These two names may be unfamiliar, but they are connected to an incident which occurred in 1965. It’s a grim story and very reminiscent in some ways of the 9/11 story, in particular with respect to the Able Danger revelations.
Viola Liuzzo was a civil rights activist in Alabama who was shot and killed while driving another activist, Leroy Morton, home from a protest. The shots were fired from a passing car with four men in it.
Gary Rowe was one of these four men, and he would testify later that although all four of them had guns, he had only pretended to shoot. He did admit to participating in the planning and, of course, put himself at the scene. He did nothing to stop the incident, and we only have his word that he did not actually fire the gun he held in his hand – although even if true, this hardly seems exculpatory.
Gary Rowe was working for the FBI. He had been working for them since 1960, allegedly as an informant undercover in the Ku Klux Klan.
In 1975, wearing a bizarre cotton hood that resembled a Klan headpiece without the point, he told a Senate committee that the F.B.I. had known of and condoned his participation in violence against black people and had ordered him to sow dissent within the Klan by having sexual relations members’ wives.
He admitted to taking part in a baseball bat assault on Freedom Riders in Birmingham in 1961 and told the Alabama police that he had fatally shot a black man, never named, in a riot in 1963 and that Federal authorities knew about these incidents. As late as 1983, Mrs. Liuzzo’s children brought an unsuccessful $2 million suit against the F.B.I., charging that through its negligence in recruiting, training and controlling Mr. Rowe, it bore responsibility for the killing.
So Gary Rowe says that the government knew about the fact that he had murdered a black man in 1963, and he nevertheless continued working for them and receiving paychecks from them. He then participated in the murder of an activist who happened to be white, which is why this particular case received national attention. Once this happened, somebody must have told LBJ that Rowe was important:
The US President, Lyndon B Johnson, had intervened in the case from the very beginning.
The day after Mrs Liuzzo’s murder he announced on television that four members of the KKK had been arrested, including Gary Rowe – later revealed as an undercover FBI agent and who testified against the other three.

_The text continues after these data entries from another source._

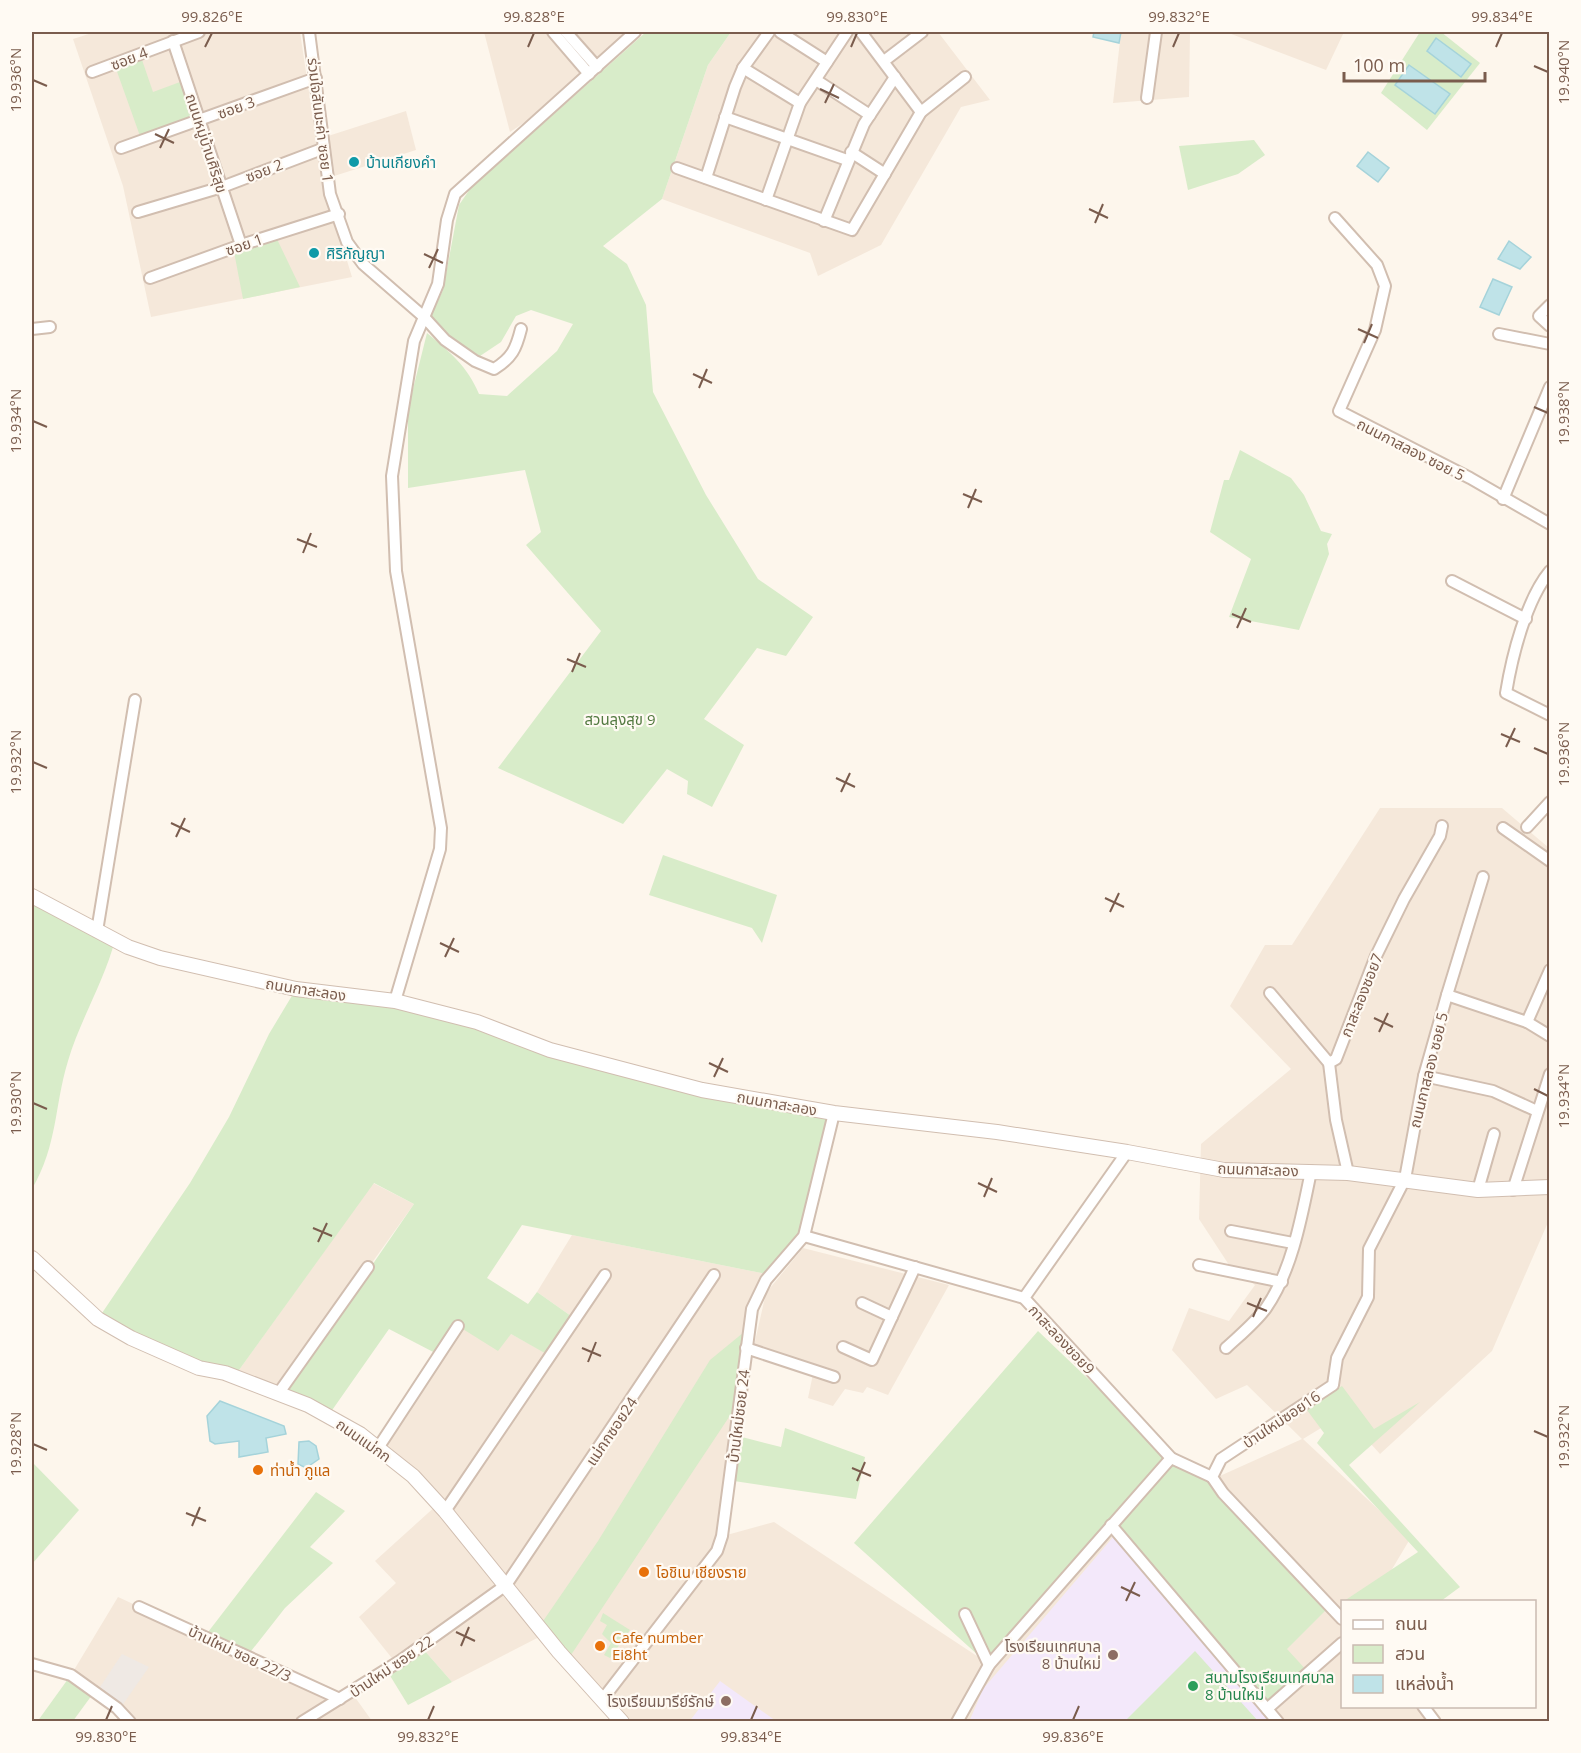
<svg xmlns="http://www.w3.org/2000/svg" width="1581" height="1753" font-family="'Open Sans','Noto Sans Thai',sans-serif">
<style>
.residential{fill:#f5e8da}
.industrial{fill:#efe9e4}
.education{fill:#f3e8fa}
.green{fill:#d8ecc9}
.water{fill:#bfe3e8;stroke:#a5d3da;stroke-width:1.5}
.lines{fill:none;stroke-linecap:round;stroke-linejoin:round}
.minor-casing{stroke:#d1beb0;stroke-width:14}
.tertiary-casing{stroke:#d1beb0;stroke-width:16}
.minor{stroke:#fff;stroke-width:10}
.tertiary{stroke:#fff;stroke-width:14}
.ticks{fill:none;stroke:#7a5c4d;stroke-width:2}
.culture-dot{fill:#0f9aa8;stroke:#fffaf3;stroke-width:2}
.food-dot{fill:#e8710a;stroke:#fffaf3;stroke-width:2}
.education-dot{fill:#8d6e63;stroke:#fffaf3;stroke-width:2}
.leisure-dot{fill:#2e9e5b;stroke:#fffaf3;stroke-width:2}
.labels{text-anchor:middle;dominant-baseline:central;stroke-width:4.5;stroke-linejoin:round;paint-order:stroke}
.street-label{font-size:15px;fill:#7a5c4d;stroke:#fffaf3}
.culture-label{font-size:15px;fill:#0d838f;stroke:#fffaf3;text-anchor:start}
.park-label{font-size:15px;fill:#537a41;stroke:#fffaf3}
.food-label{font-size:15px;fill:#c56008;stroke:#fffaf3;text-anchor:start}
.education-label{font-size:15px;fill:#785e54;stroke:#fffaf3;text-anchor:end}
.leisure-label{font-size:15px;fill:#27864d;stroke:#fffaf3;text-anchor:start}
.neatline{fill:none;stroke:#7a5c4d;stroke-width:2}
.ticks-label{font-size:15px;text-anchor:middle;fill:#7a5c4d}
</style>
<rect width="100%" height="100%" fill="#fdf6ec"/>
<g class="residential">
<polygon points="95,32 300,32 322,179 352,277 151,317 123,186 73,39"/>
<polygon points="484,32 626,32 528,120 510,132"/>
<polygon points="731,32 938,32 990,100 961,107 881,245 818,276 810,253 662,199 708,65"/>
<polygon points="1121,32 1190,32 1189,97 1113,103"/>
<polygon points="1226,32 1344,32 1326,70"/>
<polygon points="406,111 416,150 331,177 325,137"/>
<polygon points="1380,808 1502,808 1549,848 1549,1220 1492,1351 1380,1454 1344,1414 1303,1439 1410,1539 1373,1601 1342,1602 1342,1706 1416,1707 1428,1721 616,1721 545,1634 452,1682 424,1650 399,1667 359,1617 396,1583 375,1561 438,1504 378,1448 458,1326 511,1334 550,1355 571,1316 537,1292 572,1235 771,1275 758,1294 723,1536 774,1522 989,1664 1111,1525 1302,1439 1247,1385 1216,1399 1172,1350 1189,1308 1229,1321 1255,1285 1231,1268 1199,1219 1201,1144 1291,1069 1230,1006 1265,945 1292,945"/>
<polygon points="373,1183 414,1204 278,1394 234,1377"/>
<polygon points="803,1248 949,1285 888,1395 867,1387 863,1393 845,1389 833,1406 808,1398 813,1374 753,1350 766,1293"/>
<polygon points="118,1597 340,1699 352,1693 372,1721 130,1721 71,1675"/>
</g>
<polygon class="industrial" points="122,1654 149,1667 119,1710 96,1693"/>
<g class="education">
<polygon points="1114,1536 1271,1722 969,1722 983,1689"/>
<polygon points="720,1681 776,1721 689,1722"/>
</g>
<g class="green">
<path d="M646,32h85l-23,33 -46,134 -59,47 24,18 19,41 7,87 53,103 52,84 55,38 -27,39 -29,-8 -53,71 40,26 -32,62 -25,-13 1,-13 -21,-12 -44,55 -125,-56 103,-137 -75,-86 15,-13 -16,-62 -117,18v-79l19,-76c23,19 41,34 52,61l28,2 50,-45 16,-27 -42,-14 -15,6 -15,26 -21,14 -23,-13 -26,-27 12,-26 16,-85 11,-16z"/>
<polygon points="1420,32 1441,32 1480,63 1427,130 1381,93"/>
<polygon points="141,57 153,92 180,82 193,115 140,136 115,66"/>
<polygon points="1254,140 1265,155 1238,174 1188,190 1179,146"/>
<polygon points="276,237 300,287 243,299 234,252"/>
<polygon points="1240,450 1291,478 1304,495 1321,531 1332,534 1327,544 1329,554 1299,630 1229,617 1251,559 1210,532 1224,480 1229,480"/>
<polygon points="663,855 777,895 762,943 752,928 649,895"/>
<path d="M32,896l83,44c-11,42 -35,80 -47,121 -14,46 -10,83 -36,128z"/>
<polygon points="296,989 359,997 540,1046 834,1113 804,1236 771,1275 522,1225 487,1278 528,1304 537,1292 571,1316 550,1356 511,1334 498,1351 458,1326 439,1355 389,1329 328,1416 283,1395 414,1204 374,1183 234,1377 98,1319 190,1183 229,1117 269,1034"/>
<polygon points="749,1328 739,1402 567,1661 539,1627 598,1541 710,1360"/>
<polygon points="1038,1331 1171,1458 1212,1477 1330,1606 1287,1649 1309,1673 1267,1709 1112,1526 989,1665 854,1543"/>
<polygon points="1342,1386 1374,1429 1420,1402 1349,1465 1460,1587 1441,1601 1344,1601 1418,1552 1317,1443 1324,1433 1307,1410"/>
<polygon points="785,1428 865,1457 856,1499 734,1481 742,1437 781,1447"/>
<polygon points="32,1462 79,1510 32,1564"/>
<polygon points="316,1492 345,1511 310,1547 333,1563 285,1608 248,1655 205,1636"/>
<polygon points="603,1613 630,1630 610,1658 604,1655 611,1643 602,1634 607,1625 600,1621"/>
<polygon points="424,1650 452,1682 408,1705 389,1674"/>
<polygon points="1195,1651 1258,1721 1125,1721"/>
<polygon points="68,1679 92,1695 73,1721 37,1722"/>
</g>
<g class="water">
<polygon points="1094,32 1121,32 1119,43 1093,37"/>
<polygon points="1436,38 1471,64 1461,77 1427,51"/>
<polygon points="1409,65 1450,94 1435,114 1395,85"/>
<polygon points="1368,152 1389,168 1378,182 1357,166"/>
<polygon points="1509,241 1531,257 1520,269 1498,259"/>
<polygon points="1493,279 1512,287 1499,315 1480,307"/>
<polygon points="220,1401 284,1426 286,1434 266,1438 268,1452 239,1457 239,1441 215,1444 210,1441 207,1416"/>
<polygon points="309,1441 316,1446 319,1459 306,1468 298,1464 299,1442"/>
</g>
<g class="lines">
<g class="minor-casing">
<g id="minor">
<path d="M309,32l21,162 17,48 16,22 61,53 21,23 30,21 19,8c18,-11 22,-20 27,-40"/>
<polyline points="553,32 589,74"/>
<polyline points="566,32 597,67"/>
<polyline points="780,32 827,62"/>
<polyline points="861,32 921,112"/>
<polyline points="173,41 241,245"/>
<polyline points="884,61 922,32"/>
<polyline points="743,68 800,103"/>
<polyline points="92,72 199,32"/>
<polyline points="816,80 870,115"/>
<polyline points="1147,98 1156,32"/>
<polyline points="725,117 847,160"/>
<polyline points="121,148 316,78"/>
<polyline points="851,152 885,174"/>
<polyline points="677,168 852,230 921,112 965,77"/>
<polyline points="706,178 735,87 743,68 769,32"/>
<polyline points="766,200 800,103 847,32"/>
<polyline points="138,212 222,187 322,149"/>
<polyline points="1335,218 1377,265 1385,286 1375,330 1339,411 1470,478 1550,524"/>
<polyline points="824,221 864,124 895,77"/>
<polyline points="150,278 241,245 339,214"/>
<polyline points="1550,305 1539,316 1550,326"/>
<polyline points="32,329 50,327"/>
<polyline points="1499,334 1550,344"/>
<polyline points="1503,499 1550,387"/>
<path d="M1550,571c-24,29 -38,85 -44,122l44,22"/>
<polyline points="1452,581 1526,619"/>
<polyline points="1527,827 1550,802"/>
<polyline points="1503,828 1550,861"/>
<polyline points="97,931 135,700"/>
<polyline points="1270,993 1329,1063"/>
<polyline points="1447,995 1483,877"/>
<polyline points="395,1001 440,849 441,828 396,571 392,476 414,341 438,284 447,220 455,194 635,32"/>
<polyline points="1527,1022 1550,1036"/>
<polyline points="1424,1076 1493,1091 1537,1111"/>
<polyline points="1127,1152 1024,1298 1171,1458 1212,1477"/>
<polyline points="1348,1173 1336,1120 1329,1063 1336,1059 1376,956 1404,899 1440,836 1442,826"/>
<polyline points="1478,1190 1494,1134"/>
<polyline points="1513,1190 1550,1074"/>
<polyline points="1231,1231 1293,1243"/>
<polyline points="804,1236 1024,1298"/>
<polyline points="1199,1265 1282,1282"/>
<polyline points="862,1303 892,1317"/>
<polyline points="843,1347 872,1360 915,1267"/>
<polyline points="746,1348 834,1377"/>
<path d="M1226,1348c14,-13 29,-25 40,-40 26,-37 36,-93 45,-137"/>
<polyline points="278,1394 368,1267"/>
<polyline points="378,1448 458,1326"/>
<polyline points="445,1511 605,1275"/>
<polyline points="1111,1525 1278,1722"/>
<polyline points="139,1607 340,1699"/>
<polyline points="965,1614 989,1665"/>
<polyline points="1342,1619 1223,1493 1212,1477 1221,1459 1333,1385 1337,1358 1368,1297 1369,1249 1405,1179 1424,1076 1447,995 1527,1022 1550,970"/>
<polyline points="32,1664 71,1675 117,1708 130,1722"/>
<polyline points="602,1700 717,1551 722,1536 752,1309 766,1280 804,1236 834,1113"/>
<polyline points="1423,1706 1435,1722"/>
<polyline points="1267,1709 1342,1643"/>
<polyline points="302,1722 400,1661 506,1585 714,1275"/>
<polyline points="957,1722 989,1665 1171,1458"/>
</g>
</g>
<g class="tertiary-casing">
<g id="tertiary">
<polyline points="32,896 128,947 160,958 296,989 395,1001 477,1022 550,1050 702,1090 834,1113 997,1132 1127,1152 1224,1170 1348,1173 1478,1190 1550,1187"/>
<polyline points="32,1258 98,1319 131,1338 199,1368 225,1373 308,1405 360,1434 413,1476 445,1511 559,1652 622,1722"/>
</g>
</g>
<use href="#minor" class="minor"/>
<use href="#tertiary" class="tertiary"/>
</g>
<path class="ticks" d="M205,47l7,-14M528,47l6,-14M851,47l6,-14M1173,47l6,-14M1496,47l6,-14M1534,66l14,6M33,80l14,6M820,89l19,9M825,103l9,-19M155,134l19,9M160,148l9,-19M1089,209l19,9M1095,223l8,-19M424,254l19,9M429,268l9,-19M1358,329l20,9M1364,343l8,-19M693,374l19,9M699,388l8,-19M1534,407l14,6M33,421l14,6M963,494l19,8M968,508l8,-19M297,539l20,8M303,553l8,-20M1232,614l19,8M1237,628l9,-20M567,659l19,8M572,672l8,-19M1501,734l19,8M1506,747l9,-19M1534,748l14,6M33,762l14,6M836,778l19,9M841,792l9,-19M171,823l19,9M176,837l9,-19M1105,898l19,9M1110,912l9,-19M440,943l19,9M445,957l9,-19M1374,1018l19,9M1379,1032l9,-19M709,1063l19,9M714,1077l9,-19M1534,1089l14,7M33,1103l14,6M978,1183l19,9M984,1197l8,-19M313,1228l19,8M318,1242l9,-19M1247,1303l20,8M1253,1317l8,-19M582,1348l19,8M588,1362l8,-20M1534,1431l14,6M33,1444l14,6M852,1468l19,8M857,1481l8,-19M186,1513l20,8M192,1526l8,-19M1121,1587l19,9M1126,1601l9,-19M456,1632l19,9M461,1646l8,-19M106,1720l6,-14M428,1720l6,-14M751,1720l6,-14M1073,1720l6,-14"/>
<g class="culture-dot">
<circle cx="354" cy="162" r="6"/>
<circle cx="314" cy="253" r="6"/>
</g>
<g class="food-dot">
<circle cx="258" cy="1470" r="6"/>
<circle cx="644" cy="1572" r="6"/>
<circle cx="600" cy="1646" r="6"/>
</g>
<g class="education-dot">
<circle cx="1113" cy="1655" r="6"/>
<circle cx="726" cy="1701" r="6"/>
</g>
<circle class="leisure-dot" cx="1193" cy="1686" r="6"/>
<g class="labels">
<g class="street-label">
<text transform="translate(129 58) rotate(-21)">ซอย 4</text>
<text transform="translate(236 107) rotate(-20)">ซอย 3</text>
<text transform="translate(321 120) rotate(83)">ร่วมใจสันมะค่า ซอย 1</text>
<text transform="translate(207 143) rotate(72)">ถนนหมู่บ้านศิริสุข</text>
<text transform="translate(264 170) rotate(-21)">ซอย 2</text>
<text transform="translate(244 244) rotate(-19)">ซอย 1</text>
<text transform="translate(1411 449) rotate(27)">ถนนกาสลอง ซอย 5</text>
<text transform="translate(306 989) rotate(9)">ถนนกาสะลอง</text>
<text transform="translate(1361 995) rotate(-68)">กาสะลองซอย7</text>
<text transform="translate(1428 1070) rotate(-76)">ถนนกาสลอง ซอย 5</text>
<text transform="translate(777 1103) rotate(10)">ถนนกาสะลอง</text>
<text transform="translate(1258 1169) rotate(2)">ถนนกาสะลอง</text>
<text transform="translate(1062 1339) rotate(47)">กาสะลองซอย9</text>
<text transform="translate(738 1416) rotate(-83)">บ้านใหม่ซอย 24</text>
<text transform="translate(1281 1419) rotate(-34)">บ้านใหม่ซอย16</text>
<text transform="translate(611 1431) rotate(-56)">แม่กกซอย24</text>
<text transform="translate(364 1440) rotate(35)">ถนนแม่กก</text>
<text transform="translate(240 1653) rotate(25)">บ้านใหม่ ซอย 22/3</text>
<text transform="translate(391 1666) rotate(-34)">บ้านใหม่ ซอย 22</text>
</g>
<g class="culture-label">
<text x="366" y="162">บ้านเกียงคำ</text>
<text x="326" y="253">ศิริกัญญา</text>
</g>
<g class="park-label">
<text x="620" y="719">สวนลุงสุข 9</text>
</g>
<g class="food-label">
<text x="270" y="1470">ท่าน้ำ ภูแล</text>
<text x="656" y="1572">โอชิเน เชียงราย</text>
<text x="612" y="1637">Cafe number<tspan x="612" dy="17">Ei8ht</tspan></text>
</g>
<g class="education-label">
<text x="1101" y="1646">โรงเรียนเทศบาล<tspan x="1101" dy="17">8 บ้านใหม่</tspan></text>
<text x="714" y="1701">โรงเรียนมารีย์รักษ์</text>
</g>
<g class="leisure-label">
<text x="1205" y="1677">สนามโรงเรียนเทศบาล<tspan x="1205" dy="17">8 บ้านใหม่</tspan></text>
</g>
</g>
<rect width="1581" height="1753" fill="none" stroke="#fffaf3" stroke-width="66"/>
<rect x="1341" y="1600" width="195" height="108" fill="#fffaf3" stroke="#cabbb1" stroke-width="1.5"/>
<rect x="1353" y="1620" width="30" height="9" fill="#ffffff" stroke="#cabbb1" stroke-width="1.5"/>
<text x="1395" y="1630" font-size="18" fill="#7a5c4d">ถนน</text>
<rect x="1353" y="1645" width="30" height="18" fill="#d8ecc9" stroke="#cabbb1" stroke-width="1.5"/>
<text x="1395" y="1660" font-size="18" fill="#7a5c4d">สวน</text>
<rect x="1353" y="1675" width="30" height="18" fill="#bfe3e8" stroke="#cabbb1" stroke-width="1.5"/>
<text x="1395" y="1690" font-size="18" fill="#7a5c4d">แหล่งน้ำ</text>
<path d="M1344 72v9h141v-9" fill="none" stroke="#7a5c4d" stroke-width="3"/>
<text x="1353" y="72" font-size="18" fill="#7a5c4d" stroke="#fffaf3" stroke-width="4.5" paint-order="stroke">100 m</text>
<rect x="33" y="33" width="1515" height="1687" class="neatline"/>
<g class="ticks-label">
<text x="212" y="22">99.826°E</text>
<text x="534" y="22">99.828°E</text>
<text x="857" y="22">99.830°E</text>
<text x="1179" y="22">99.832°E</text>
<text x="1502" y="22">99.834°E</text>
<text transform="translate(1564 72) rotate(-90)" y="5">19.940°N</text>
<text transform="translate(16 80) rotate(-90)" y="5">19.936°N</text>
<text transform="translate(1564 413) rotate(-90)" y="5">19.938°N</text>
<text transform="translate(16 421) rotate(-90)" y="5">19.934°N</text>
<text transform="translate(1564 754) rotate(-90)" y="5">19.936°N</text>
<text transform="translate(16 762) rotate(-90)" y="5">19.932°N</text>
<text transform="translate(1564 1096) rotate(-90)" y="5">19.934°N</text>
<text transform="translate(16 1103) rotate(-90)" y="5">19.930°N</text>
<text transform="translate(1564 1437) rotate(-90)" y="5">19.932°N</text>
<text transform="translate(16 1444) rotate(-90)" y="5">19.928°N</text>
<text x="106" y="1742">99.830°E</text>
<text x="428" y="1742">99.832°E</text>
<text x="751" y="1742">99.834°E</text>
<text x="1073" y="1742">99.836°E</text>
</g>
</svg>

He must have done a terrific job of informing. The FBI probably gained a whole lot of intelligence from this guy, which they used to destroy the KKK forever, right? After all, if they are paying a guy to beat and kill people, one would hope that it’s for a damned good reason.
Unfortunately, the answer is no. The FBI has a long history, under J. Edgar Hoover and through COINTELPRO, of being a racist organization willing to try and induce Dr. Martin Luther King into committing suicide (at minimum), and murder Fred Hampton and Mark Clark, among other Black Panther leaders.
Across from the U.S. Justice Department to this day, there is a statue of Albert Pike – the only Confederate soldier to have a statue in Washington, DC. Pike was many things, but one of them was the Chief Justice of the Ku Klux Klan. Gives us some idea about what kind of justice the DOJ is talking about.